Travail à réaliser: Prolongez le texte ci-dessous, consacré au projet de film dérivé de Star Wars centré sur Obi-Wan Kenobi, en reprenant juste après sa dernière phrase.

Extrait du document:

----

Pour la petite anecdote, ça faisait bien longtemps qu'un papier sur un potentiel spin-off Star Wars consacré à Obi-Wan me trottait dans la tête. A chaque annonce sur les films dérivés de la saga inaugurée par George Lucas, je songeais à me lancer dans un argumentaire à l'encontre d'un spin-off dédié au personnage d'Alec Guinness et Ewan McGregor, mais l'agenda bien rempli de SyFantasy m'avait tenu occupé. Du moins, jusqu'à l'annonce de hier soir, qui me force à prendre une nouvelle fois mon clavier pour causer de Star Wars.
Pour ceux qui l'auraient manquée, sachez que l'annonce en question stipule que le spin-off consacré à Obi-Wan Kenobi, qui aussi loin que je m'en souvienne, a toujours été dans les cartons de Lucasfilm, est désormais plus tangible, puisqu'un premier réalisateur a été approché. Il s'agit en l'occurrence de Stephen Daldry, surtout connu pour avoir mis en scène Billy Elliott. Un embryon d'équipe créative qui n'a pas suscité ma curiosité, mais même avec l'un des mes réalisateurs préférés aux commandes, je crois que je n'aurais pas sauté de joie non plus, et je vais tenter de vous expliquer pourquoi.
Prendre ses distances avec les "Legacy Characters"
Le premier argument de mon discours concerne l'identité même d'Obi-Wan. Un personnage que les fans de Star Wars anglo-saxons considèrent comme l'un des "Legacy Characters" de la saga. N'ayant pas trouvé d'équivalent français satisfaisant au terme qualifiant les héros les plus sacrés de la franchise, j'emprunte donc le concept pour tenter de vous expliquer pourquoi il faut laisser ses personnages tranquille.
Tout d'abord, parce qu'écrire des arcs narratifs à l'intérieur d'un autre arc narratif à tendance à influencer ce qui a précédé et ce qui va suivre. On peut s'en rendre compte très facilement à la lecture des comics Star Wars, par exemple, qui en inventant des histoires à Luke, Han et Leia entre les épisodes de la saga, finit par casser l'équilibre de nos personnages favoris, ou du moins, la vision que nous avons d'eux. Pour prendre un exemple plus précis encore, je trouve que l'introduction du personnage de Sana Solo, "femme" de Han Solo dans des comic books se déroulant entre les épisodes IV et V de la franchise nuance carrément le lien entre notre vaurien et la princesse Leia dans L'Empire Contre-Attaque. En bref, les films Star Wars nous proposent déjà des arcs narratifs en béton, et compléter les blancs ne les renforce pas nécessairement. Bien au contraire, ces trouvailles ont tendance à les fragiliser. L'exercice est donc très risqué.

----

[Données recueillies]
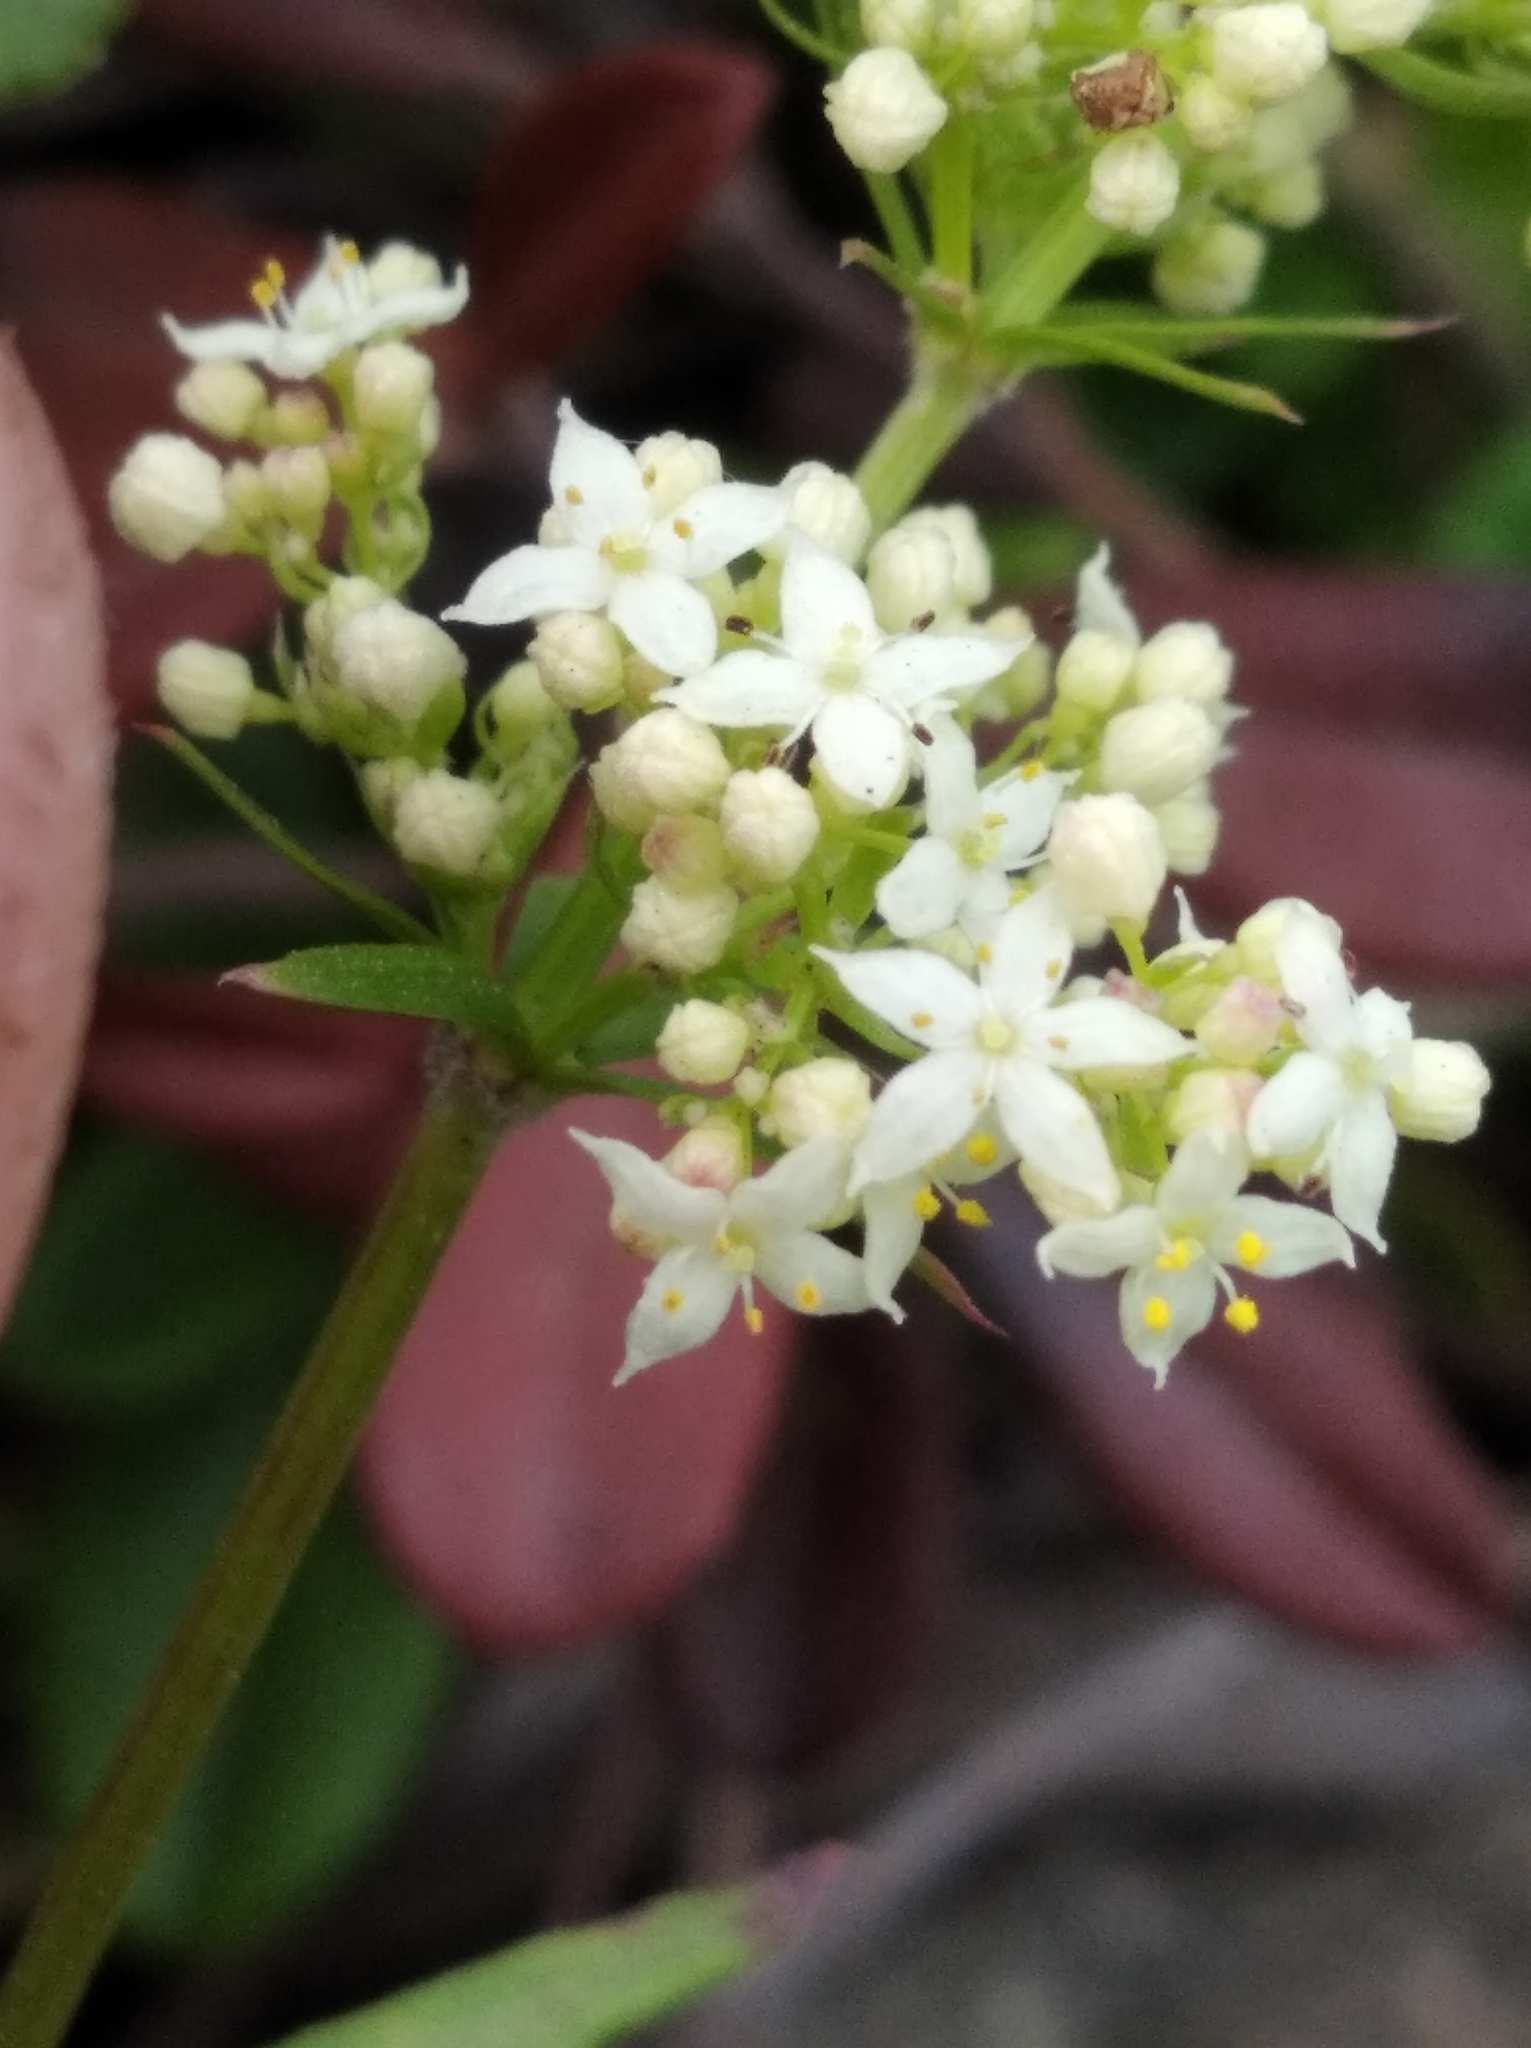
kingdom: Plantae
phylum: Tracheophyta
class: Magnoliopsida
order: Gentianales
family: Rubiaceae
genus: Galium
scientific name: Galium mollugo
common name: Hedge bedstraw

----

Résultat de l'exercice:
Mais d'un autre côté, on ne peut pas non plus demander aux artistes impliqués sur les films ou produits dérivés Star Wars de faire du neuf sans aucune marge de manœuvre. Et les créateurs de contenu comme les fans doivent donc apprendre à jongler entre plusieurs incarnations d'un même personnage. Jusqu'ici, c'était ma réponse à ceux qui trouvaient les différentes nouveautés des comics, série TV et autres romans dangereuses pour les films Star Wars. Seulement, en ayant poussé Phil Lord et Chris Miller vers la sortie en plein tournage du spin-off Han Solo, Lucasfilm a envoyé un message clair : pas de place pour l'expérimentation et la multiplication des visions pour un même personnage. A ce titre, je ne vois pas pourquoi je ferai l'effort de considérer les spin-offs comme de simples exercices de style quand le studio lui-même a préféré l'univers partagé solide à l'expérimentation créative. Et pour revenir au sujet de jour, ça veut sans doute dire que Stephen Daldry ou tout autre réalisateur invité sur le projet n'aura pas l'occasion d'expérimenter grand-chose pour un spin-off Obi-Wan Kenobi. Ce qui m'emmène vers mon second argument.
Un mouchoir de poche créatif
Vous le savez, à a fin de La Revanche des Sith, Obi-Wan s'impose un exil pour veiller sur le jeune Luke, dans l'espoir que celui-ci devienne un jour un moyen de rétablir la paix dans la galaxie. Et dans Un Nouvel Espoir, Luke n'a visiblement jamais rencontré "le vieux Ben" qui tient plus du folklore local que du Jedi qu'il était autrefois. Et quand on parle d'un spin-off Obi-Wan avec Ewan McGregor, nous nous situons absolument dans cette période, qui demande qu'on respecte les règles de sa diégèse. Ce que j'en déduis, donc, c'est qu'Obi-Wan ne pourra ni approcher Luke, ni quitter la planète où il réside, Tatooine. Et si en soit, l'idée d'un Star Wars ne se déroulant que sur une seule planète serait intéressante, elle ne laisse guère de marge au scénariste et au réalisateur.
Du moins, si ces derniers refusent de s'aventurer dans les eaux troubles du canon de la saga. Et je les comprendrai, puisque j'aurais personnelement du mal à imaginer un Luke rencontrant Obi-Wan, même à un âge très précoce ou un Kenobi quittant Tatooine le temps d'une dernière mission. Ces deux hypothèses jouent clairement avec le feu (sacré) de la chronologie Star Wars, et il est probable que Lucasfilm se tourne d'avantage vers une approche bien plus ancrée dans la mythologie de Tatooine. Seulement, comme on le disait, le studio se montre toujours plus frilleux à l'égard des expérimentations. Reste donc à savoir ce que l'on peut faire sur la planète aux deux soleils une fois les évidences écartées, donc. Et de ce côté là aussi, les options restent limités.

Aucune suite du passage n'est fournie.